* [WHAT YOU NEED TO DO] Set down exactly the lines in the records below that run from the line with "Starting Week 2" to the line with "- [ ] Usage examples", inclusive, and nothing more.

DATA LISTING: Begin

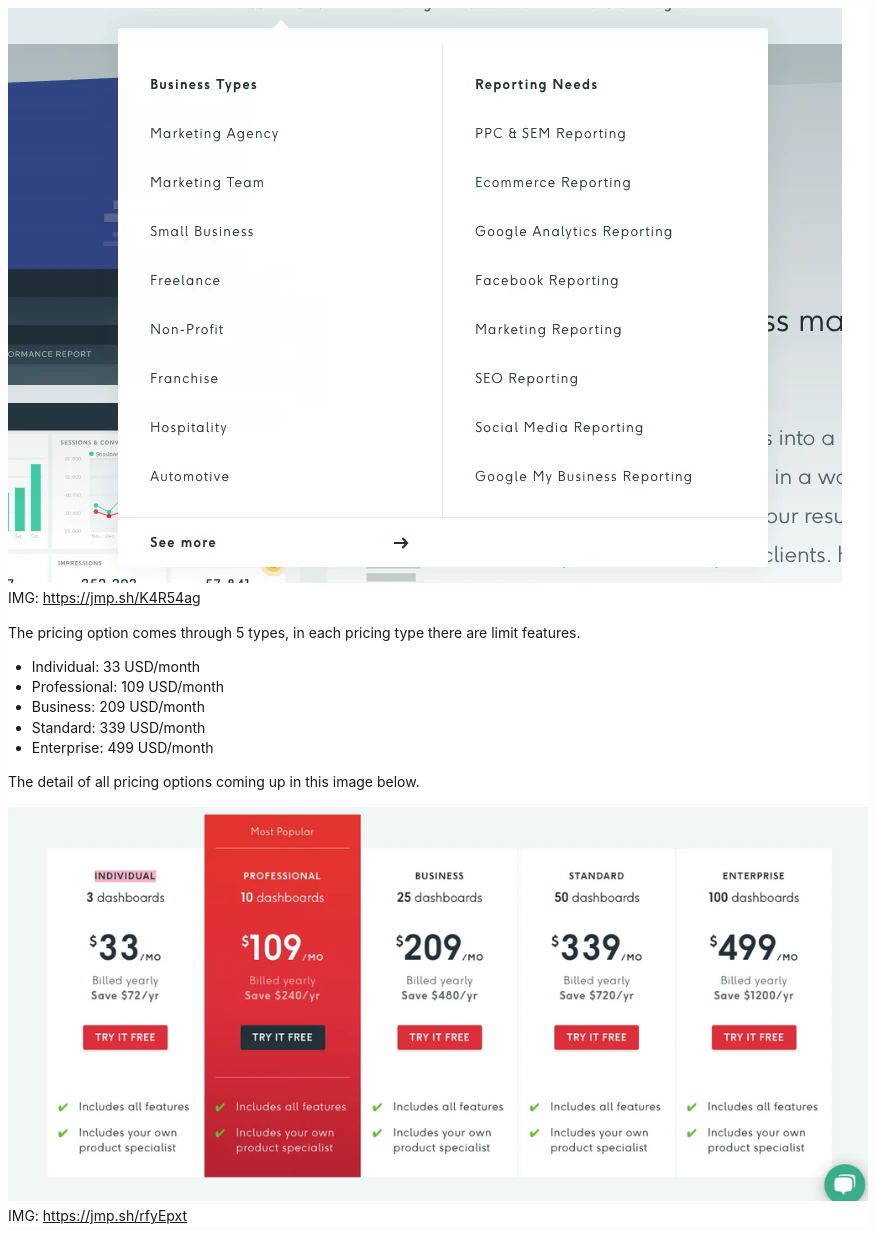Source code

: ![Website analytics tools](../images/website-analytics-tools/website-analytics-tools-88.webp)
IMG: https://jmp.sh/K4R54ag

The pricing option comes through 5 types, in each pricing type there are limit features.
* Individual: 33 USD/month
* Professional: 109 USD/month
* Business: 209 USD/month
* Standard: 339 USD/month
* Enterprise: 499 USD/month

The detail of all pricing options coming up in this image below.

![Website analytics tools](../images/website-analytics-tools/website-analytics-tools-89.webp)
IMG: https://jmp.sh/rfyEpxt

DATA LISTING: End
DATA LISTING: Begin

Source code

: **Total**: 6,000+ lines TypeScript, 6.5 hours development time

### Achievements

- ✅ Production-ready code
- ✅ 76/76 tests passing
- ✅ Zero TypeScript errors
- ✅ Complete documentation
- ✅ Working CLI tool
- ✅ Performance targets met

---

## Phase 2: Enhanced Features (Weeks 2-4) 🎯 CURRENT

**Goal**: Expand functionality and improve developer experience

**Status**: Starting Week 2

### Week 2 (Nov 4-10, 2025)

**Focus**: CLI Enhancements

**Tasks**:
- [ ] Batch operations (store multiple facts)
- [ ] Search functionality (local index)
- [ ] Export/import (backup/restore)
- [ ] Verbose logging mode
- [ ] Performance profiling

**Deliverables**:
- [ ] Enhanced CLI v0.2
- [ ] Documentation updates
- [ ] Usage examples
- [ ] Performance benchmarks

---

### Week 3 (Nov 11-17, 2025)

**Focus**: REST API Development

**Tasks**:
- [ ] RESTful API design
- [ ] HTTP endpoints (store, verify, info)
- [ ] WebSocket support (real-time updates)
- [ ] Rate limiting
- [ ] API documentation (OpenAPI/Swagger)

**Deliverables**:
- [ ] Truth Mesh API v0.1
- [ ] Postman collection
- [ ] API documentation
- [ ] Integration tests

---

DATA LISTING: End

* [WORKED SOLUTION]
**Status**: Starting Week 2

### Week 2 (Nov 4-10, 2025)

**Focus**: CLI Enhancements

**Tasks**:
- [ ] Batch operations (store multiple facts)
- [ ] Search functionality (local index)
- [ ] Export/import (backup/restore)
- [ ] Verbose logging mode
- [ ] Performance profiling

**Deliverables**:
- [ ] Enhanced CLI v0.2
- [ ] Documentation updates
- [ ] Usage examples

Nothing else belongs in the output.